On 02/19, you were the Lance Armstrong berating, at the top of your lungs, the cell phone using driver who made a left in front of you on 5th Ave. I was the pedestrian who called you a big shouty dumbass.
Here's the thing, son: The driver was in the wrong, no question. And it's scary to almost get hurt, again no question. However, do you think your tantrum made that driver more or less likely to share the road with you?
I've ridden a motorcycle for 22 years, and a bicycle for 12. In that time, I've had more close calls than I can count, at the hands of cars, trucks, cabs, dogs, deer, debris, and yes, other bikes. Except for some cab drivers, none of them did it on purpose. Many of them looked damn scared when they realized their error.
The driver you yelled at drove away having learned two things: He just got yelled at by a grown man in tights, and all bicyclists are dicks.

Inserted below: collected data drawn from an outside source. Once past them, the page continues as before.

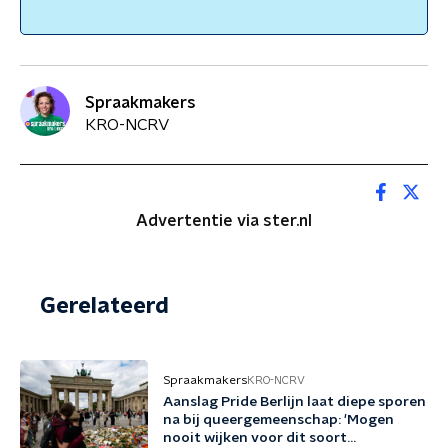
Spraakmakers
KRO-NCRV
Advertentie via ster.nl
Gerelateerd
Spraakmakers
KRO-NCRV
Aanslag Pride Berlijn laat diepe sporen
na bij queergemeenschap: 'Mogen
nooit wijken voor dit soort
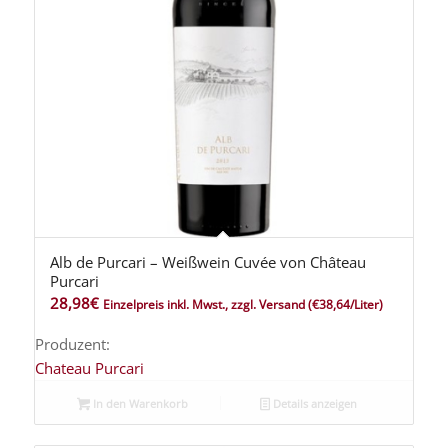
Alb de Purcari – Weißwein Cuvée von Château
5.00
Purcari
28,98
€
Einzelpreis inkl. Mwst., zzgl. Versand
(€38,64/Liter)
Produzent:
Chateau Purcari
In den Warenkorb
Details anzeigen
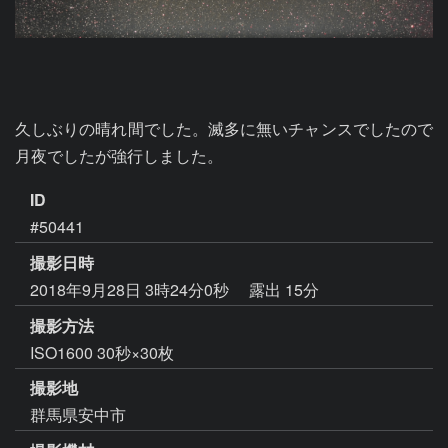
久しぶりの晴れ間でした。滅多に無いチャンスでしたので
月夜でしたが強行しました。
ID
#50441
撮影日時
2018年9月28日 3時24分0秒
露出 15分
撮影方法
ISO1600 30秒×30枚
撮影地
群馬県安中市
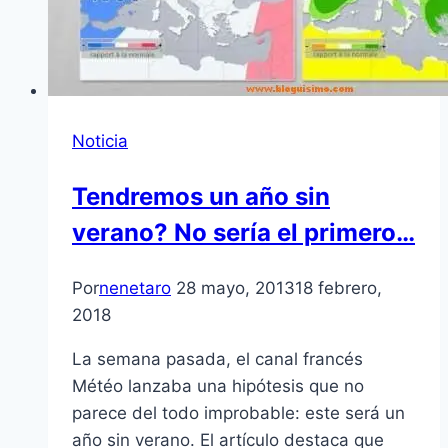
Noticia
Tendremos un año sin
verano? No sería el primero…
Por
nenetaro
28 mayo, 2013
18 febrero,
2018
La semana pasada, el canal francés
Météo lanzaba una hipótesis que no
parece del todo improbable: este será un
año sin verano. El artículo destaca que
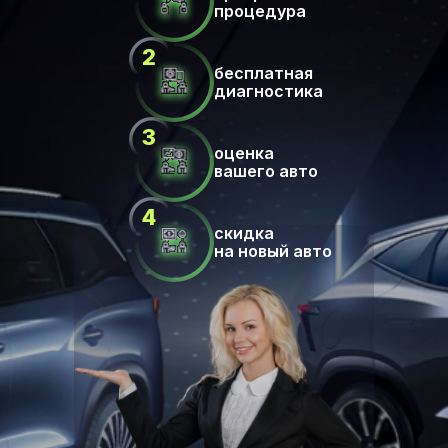
процедура
бесплатная
диагностика
оценка
вашего авто
скидка
на новый авто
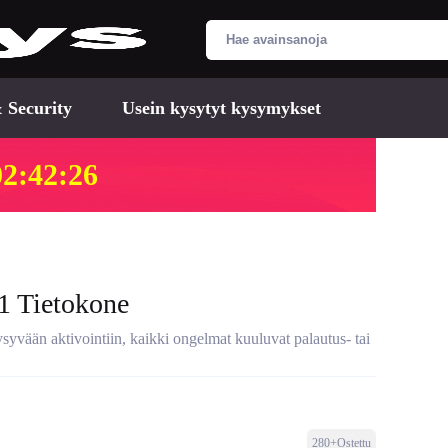
 Security
Usein kysytyt kysymykset
02:42:25
 1 Tietokone
ysyvään aktivointiin, kaikki ongelmat kuuluvat palautus- tai
280+Ostettu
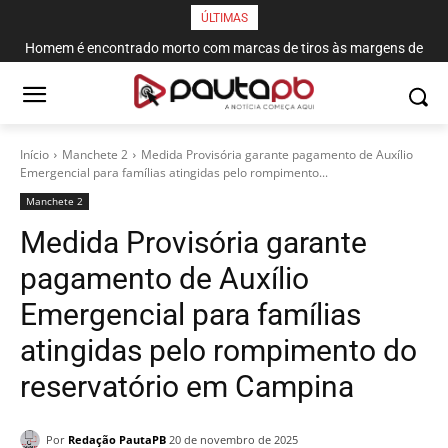
ÚLTIMAS
Homem é encontrado morto com marcas de tiros às margens de
rodovia em Campina Grande
Início
Manchete 2
Medida Provisória garante pagamento de Auxílio
Emergencial para famílias atingidas pelo rompimento...
Manchete 2
Medida Provisória garante
pagamento de Auxílio
Emergencial para famílias
atingidas pelo rompimento do
reservatório em Campina
Por
Redação PautaPB
20 de novembro de 2025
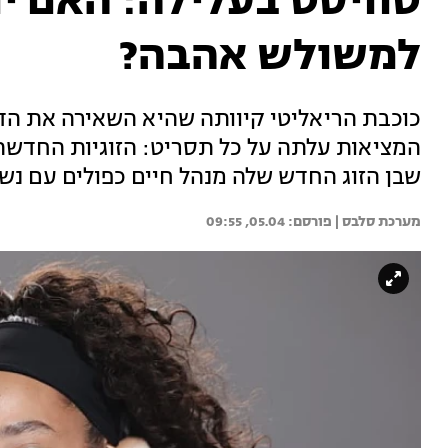
טוויסט בעלילה: האם יו
למשולש אהבה?
כוכבת הריאליטי קיוותה שהיא השאירה את הד
המציאות עלתה על כל תסריט: הזוגיות החדש
שבן הזוג החדש שלה מנהל חיים כפולים עם נש
מערכת סלבס | 
05.04, 09:55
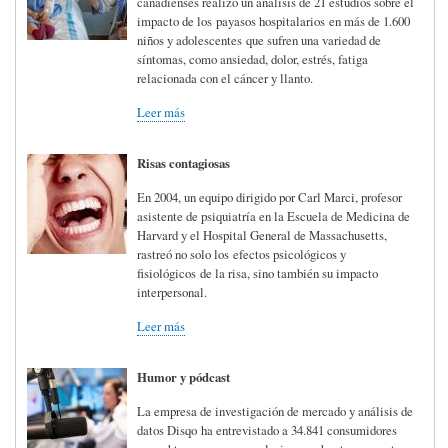
canadienses realizó un análisis de 21 estudios sobre el
impacto de los payasos hospitalarios en más de 1.600
niños y adolescentes que sufren una variedad de
síntomas, como ansiedad, dolor, estrés, fatiga
relacionada con el cáncer y llanto.
Leer más
Risas contagiosas
En 2004, un equipo dirigido por Carl Marci, profesor
asistente de psiquiatría en la Escuela de Medicina de
Harvard y el Hospital General de Massachusetts,
rastreó no solo los efectos psicológicos y
fisiológicos de la risa, sino también su impacto
interpersonal.
Leer más
Humor y pódcast
La empresa de investigación de mercado y análisis de
datos Disqo ha entrevistado a 34.841 consumidores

You might think you taught him some other lesson, but you didn't. You turned a teachable moment into plain old workaday asshattery. Nice work, son.
Moreover, these days people are shooting each other over thrown popcorn. Do you really want to get shot and exsanguinate on the street, wearing spandex and a funny little hat? If that's your bag, so be it, but it sounds pretty lame. I'd much rather go out banging a cheerleader, but hey, that's me.